Home Health & Hospice Week

Budget:

BUDGET AX THREATENS HOME CARE PROVIDERS

But rural add-on for HHAs could actually succeed in a new Medicare bill.

Political posturing in Washington, DC is holding up pending Medicare legislation, leaving home care providers on pins and needles as reimbursement cuts threaten.

Safe: In Medicare budget negotiations, there's always a chance that lawmakers can slip in last-minute cuts to providers' rates in pending legislation. But at press time, it looked as though home health agencies and hospices wouldn't suffer any cuts under the two proposed Medicare bills.

And HHAs could even benefit by the reinstatement of the 5 percent rural add-on called for in one of the bills. That's "an exciting development for rural home health agencies and patients in rural areas," cheers the National Association for Home Care & Hospice.

At risk: Oxygen and wheelchair suppliers are both under the threat of budget cuts in the pending legislation.

Senate Finance Committee Chair Max Baucus (D-MT) introduced legislation earlier this month calling to eliminate the first-month purchase option for standard power wheelchairs and to reduce and revamp power wheelchair payments (see Eli's HCW, Vol. XVII, No. 21). S. 3101 also proposes oxygen payment cuts.

On June 11, Senate Finance ranking member Charles Grassley (R-IA) proposed a competing Medicare bill that "does not make cuts to payments for power wheelchairs" and "does not reduce payments for oxygen," Grassley pledged.

"This plan will not cut payments to those using power wheelchairs or those dependent on oxygen," stressed Senate Finance Republican member Mike Crapo (ID) in a release.

Grassley's bill goes a step further by proposing a repeal of the 36-month capped rental period for oxygen, NAHC notes.Grassley's bill also calls for the 5 percent rural add-on for HHAs. S. 3118 "goes further to ensure that Medicare beneficiaries continue to have access to quality care, especially those in rural areas," maintains Sen. Jim Inhofe (R-OK).

MA Plan Cuts A Sticking Point

Baucus tried to get his bill to the Senate floor for a vote June 12, but it was blocked by a failed cloture vote of 54-39.

That means Democrats and Republicans, who broke off negotiations over the bill last month, must come back to the negotiating table as the clock ticks toward the Medicare physician pay cut.

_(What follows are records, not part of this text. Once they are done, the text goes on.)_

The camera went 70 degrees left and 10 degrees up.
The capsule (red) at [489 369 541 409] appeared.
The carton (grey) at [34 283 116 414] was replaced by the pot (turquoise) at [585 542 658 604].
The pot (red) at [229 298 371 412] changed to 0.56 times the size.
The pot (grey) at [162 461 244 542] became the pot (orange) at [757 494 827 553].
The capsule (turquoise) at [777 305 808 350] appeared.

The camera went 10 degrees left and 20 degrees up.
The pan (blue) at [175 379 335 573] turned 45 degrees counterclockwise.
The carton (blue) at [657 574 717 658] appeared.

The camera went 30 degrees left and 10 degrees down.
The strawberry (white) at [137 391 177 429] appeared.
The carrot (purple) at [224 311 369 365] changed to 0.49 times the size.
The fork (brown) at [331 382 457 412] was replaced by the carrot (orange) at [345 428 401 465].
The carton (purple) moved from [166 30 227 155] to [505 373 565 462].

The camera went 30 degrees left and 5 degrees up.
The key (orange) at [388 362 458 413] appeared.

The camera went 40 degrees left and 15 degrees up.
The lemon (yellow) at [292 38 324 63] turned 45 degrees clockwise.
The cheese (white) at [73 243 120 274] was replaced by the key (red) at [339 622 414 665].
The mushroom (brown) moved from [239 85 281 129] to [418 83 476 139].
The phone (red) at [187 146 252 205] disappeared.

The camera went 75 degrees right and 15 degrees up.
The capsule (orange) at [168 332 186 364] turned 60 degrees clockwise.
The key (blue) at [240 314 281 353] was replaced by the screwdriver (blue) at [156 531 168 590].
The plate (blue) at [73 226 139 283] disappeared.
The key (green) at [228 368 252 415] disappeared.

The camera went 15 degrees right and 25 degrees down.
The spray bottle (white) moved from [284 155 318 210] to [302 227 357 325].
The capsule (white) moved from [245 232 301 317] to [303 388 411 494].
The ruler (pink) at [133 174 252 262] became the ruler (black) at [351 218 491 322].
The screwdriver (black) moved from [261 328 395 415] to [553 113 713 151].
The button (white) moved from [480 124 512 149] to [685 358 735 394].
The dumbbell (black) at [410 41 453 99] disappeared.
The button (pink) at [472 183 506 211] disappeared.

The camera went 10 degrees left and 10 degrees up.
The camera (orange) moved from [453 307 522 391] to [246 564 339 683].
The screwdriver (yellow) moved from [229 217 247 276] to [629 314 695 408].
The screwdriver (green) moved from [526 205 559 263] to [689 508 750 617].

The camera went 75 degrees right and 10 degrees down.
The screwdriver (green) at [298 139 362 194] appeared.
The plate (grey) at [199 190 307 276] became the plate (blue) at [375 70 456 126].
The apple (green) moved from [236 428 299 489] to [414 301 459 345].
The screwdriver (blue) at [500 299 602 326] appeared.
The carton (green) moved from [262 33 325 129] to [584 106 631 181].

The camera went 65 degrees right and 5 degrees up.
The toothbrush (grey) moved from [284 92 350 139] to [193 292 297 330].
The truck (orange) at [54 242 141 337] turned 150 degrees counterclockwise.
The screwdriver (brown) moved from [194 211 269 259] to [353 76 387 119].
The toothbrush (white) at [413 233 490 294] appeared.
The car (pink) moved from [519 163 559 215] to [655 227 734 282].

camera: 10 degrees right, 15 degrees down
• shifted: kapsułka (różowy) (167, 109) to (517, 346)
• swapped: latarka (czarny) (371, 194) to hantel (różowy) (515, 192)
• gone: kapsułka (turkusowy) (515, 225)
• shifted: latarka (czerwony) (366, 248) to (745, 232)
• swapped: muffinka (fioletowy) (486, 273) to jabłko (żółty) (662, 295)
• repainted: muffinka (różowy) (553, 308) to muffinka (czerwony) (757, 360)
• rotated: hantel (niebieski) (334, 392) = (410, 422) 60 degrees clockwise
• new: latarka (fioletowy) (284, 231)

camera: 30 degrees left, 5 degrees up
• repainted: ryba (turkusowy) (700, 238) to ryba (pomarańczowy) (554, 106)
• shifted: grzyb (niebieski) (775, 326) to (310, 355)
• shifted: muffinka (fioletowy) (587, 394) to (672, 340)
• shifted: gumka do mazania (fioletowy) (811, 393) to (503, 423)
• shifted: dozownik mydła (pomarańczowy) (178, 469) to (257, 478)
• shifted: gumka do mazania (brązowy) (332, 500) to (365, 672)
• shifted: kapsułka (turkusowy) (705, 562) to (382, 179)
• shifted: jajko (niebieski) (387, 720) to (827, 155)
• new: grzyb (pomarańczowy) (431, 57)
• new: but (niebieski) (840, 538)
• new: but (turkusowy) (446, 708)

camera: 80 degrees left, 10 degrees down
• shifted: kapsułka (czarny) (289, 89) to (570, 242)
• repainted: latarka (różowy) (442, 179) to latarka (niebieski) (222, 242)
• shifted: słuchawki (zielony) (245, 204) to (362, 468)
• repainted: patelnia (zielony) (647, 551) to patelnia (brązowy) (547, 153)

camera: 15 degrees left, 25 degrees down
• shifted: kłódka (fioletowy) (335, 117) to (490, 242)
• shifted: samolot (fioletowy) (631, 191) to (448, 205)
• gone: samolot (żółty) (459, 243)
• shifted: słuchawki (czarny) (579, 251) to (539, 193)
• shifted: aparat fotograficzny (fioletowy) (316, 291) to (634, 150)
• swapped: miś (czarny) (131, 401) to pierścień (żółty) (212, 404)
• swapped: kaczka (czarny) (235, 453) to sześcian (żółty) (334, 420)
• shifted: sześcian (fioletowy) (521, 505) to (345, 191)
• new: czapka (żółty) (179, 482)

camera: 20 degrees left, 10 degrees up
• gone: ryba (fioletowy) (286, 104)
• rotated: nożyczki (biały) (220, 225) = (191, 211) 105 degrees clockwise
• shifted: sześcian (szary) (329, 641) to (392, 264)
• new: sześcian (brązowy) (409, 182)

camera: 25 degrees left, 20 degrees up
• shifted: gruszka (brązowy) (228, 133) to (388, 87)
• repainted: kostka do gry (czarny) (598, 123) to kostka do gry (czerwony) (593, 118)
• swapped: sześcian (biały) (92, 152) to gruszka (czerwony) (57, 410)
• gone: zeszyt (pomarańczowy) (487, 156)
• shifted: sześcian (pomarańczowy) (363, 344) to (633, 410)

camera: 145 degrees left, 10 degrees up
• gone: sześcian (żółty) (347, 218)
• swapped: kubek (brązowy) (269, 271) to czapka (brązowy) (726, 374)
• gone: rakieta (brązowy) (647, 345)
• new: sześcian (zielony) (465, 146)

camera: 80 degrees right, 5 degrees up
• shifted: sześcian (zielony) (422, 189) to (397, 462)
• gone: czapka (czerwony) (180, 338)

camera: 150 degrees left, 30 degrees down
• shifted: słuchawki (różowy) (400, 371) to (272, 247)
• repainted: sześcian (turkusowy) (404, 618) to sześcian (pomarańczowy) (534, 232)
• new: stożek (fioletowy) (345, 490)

Both Baucus' and Grassley's bills call for averting the 10 percent cut to physicians' Medicare rates scheduled for July 1. But Baucus' bill calls for extra Medicare provisions that bring the bill's total price tag to about $20 billion. Grassley's narrower legislation carries a price tag of $15 to $16 billion, in comparison.

Baucus' bill would raise funds mainly from cuts to Medicare Advantage plans' Medicare payment rates, while Grassley's would get the funding from hospital and other cuts.

Other provisions: Both bills call for ex-tending Part B outpatient therapy caps. And Grassley's bill calls for an Institute of Medicine report on post-acute care.

Hospice foreshadowing: While hospices look like they'll escape this year's budget process unscathed, the same might not be true next year. After the Medicare Payment Advisory Commission's criticism of hospice profit margins and other payment elements this year, both bills call for more MedPAC examination of Medicare hospice payment rates, including the hospice caps.

What to expect: Sen. Baucus is expressing confidence that Congress can pass a Medicare bill averting the doc pay cut before June 30, but observers aren't so sure about that pledge. Democrats and Republicans will have to come to an agreement on and pass a bill in a remarkably short period of time for that to occur.

"There are a number of steps left to go in the political process, each one inherently somewhat unpredictable," cautions Bob Wardwell with the Visiting Nurse Associations of America. "It's never over until it is over, and then there is next year," Wardwell tells Eli.